Your goal: The reply should contain every entry below exactly as written, with no images.

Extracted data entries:

:::

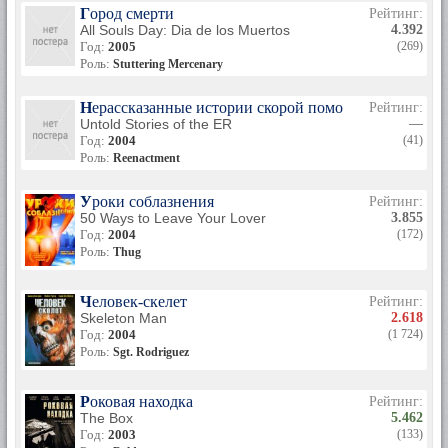
Город смерти
Рейтинг:
All Souls Day: Dia de los Muertos
4.392
Год:
2005
(269)
Роль:
Stuttering Mercenary
Нерассказанные истории скорой помощи
Рейтинг:
Untold Stories of the ER
—
Год:
2004
(41)
Роль:
Reenactment
Уроки соблазнения
Рейтинг:
50 Ways to Leave Your Lover
3.855
Год:
2004
(172)
Роль:
Thug
Человек-скелет
Рейтинг:
Skeleton Man
2.618
Год:
2004
(1 724)
Роль:
Sgt. Rodriguez
Роковая находка
Рейтинг:
The Box
5.462
Год:
2003
(133)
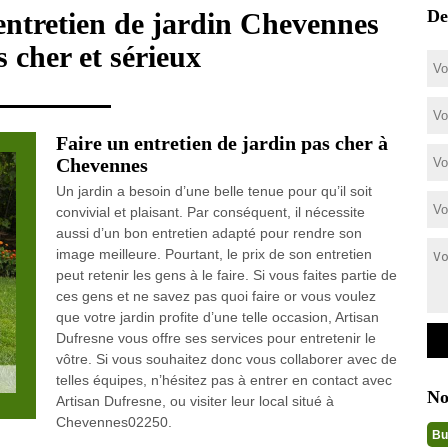
De
 entretien de jardin Chevennes
 cher et sérieux
Faire un entretien de jardin pas cher à
Chevennes
Un jardin a besoin d’une belle tenue pour qu’il soit
convivial et plaisant. Par conséquent, il nécessite
aussi d’un bon entretien adapté pour rendre son
image meilleure. Pourtant, le prix de son entretien
peut retenir les gens à le faire. Si vous faites partie de
ces gens et ne savez pas quoi faire or vous voulez
que votre jardin profite d’une telle occasion, Artisan
Dufresne vous offre ses services pour entretenir le
vôtre. Si vous souhaitez donc vous collaborer avec de
telles équipes, n’hésitez pas à entrer en contact avec
No
Artisan Dufresne, ou visiter leur local situé à
Chevennes02250.
Bu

:::

Response area:
Город смерти
Рейтинг:
All Souls Day: Dia de los Muertos
4.392
Год:
2005
(269)
Роль:
Stuttering Mercenary
Нерассказанные истории скорой помощи
Рейтинг:
Untold Stories of the ER
—
Год:
2004
(41)
Роль:
Reenactment
Уроки соблазнения
Рейтинг:
50 Ways to Leave Your Lover
3.855
Год:
2004
(172)
Роль:
Thug
Человек-скелет
Рейтинг:
Skeleton Man
2.618
Год:
2004
(1 724)
Роль:
Sgt. Rodriguez
Роковая находка
Рейтинг:
The Box
5.462
Год:
2003
(133)
De
 entretien de jardin Chevennes
 cher et sérieux
Faire un entretien de jardin pas cher à
Chevennes
Un jardin a besoin d’une belle tenue pour qu’il soit
convivial et plaisant. Par conséquent, il nécessite
aussi d’un bon entretien adapté pour rendre son
image meilleure. Pourtant, le prix de son entretien
peut retenir les gens à le faire. Si vous faites partie de
ces gens et ne savez pas quoi faire or vous voulez
que votre jardin profite d’une telle occasion, Artisan
Dufresne vous offre ses services pour entretenir le
vôtre. Si vous souhaitez donc vous collaborer avec de
telles équipes, n’hésitez pas à entrer en contact avec
No
Artisan Dufresne, ou visiter leur local situé à
Chevennes02250.
Bu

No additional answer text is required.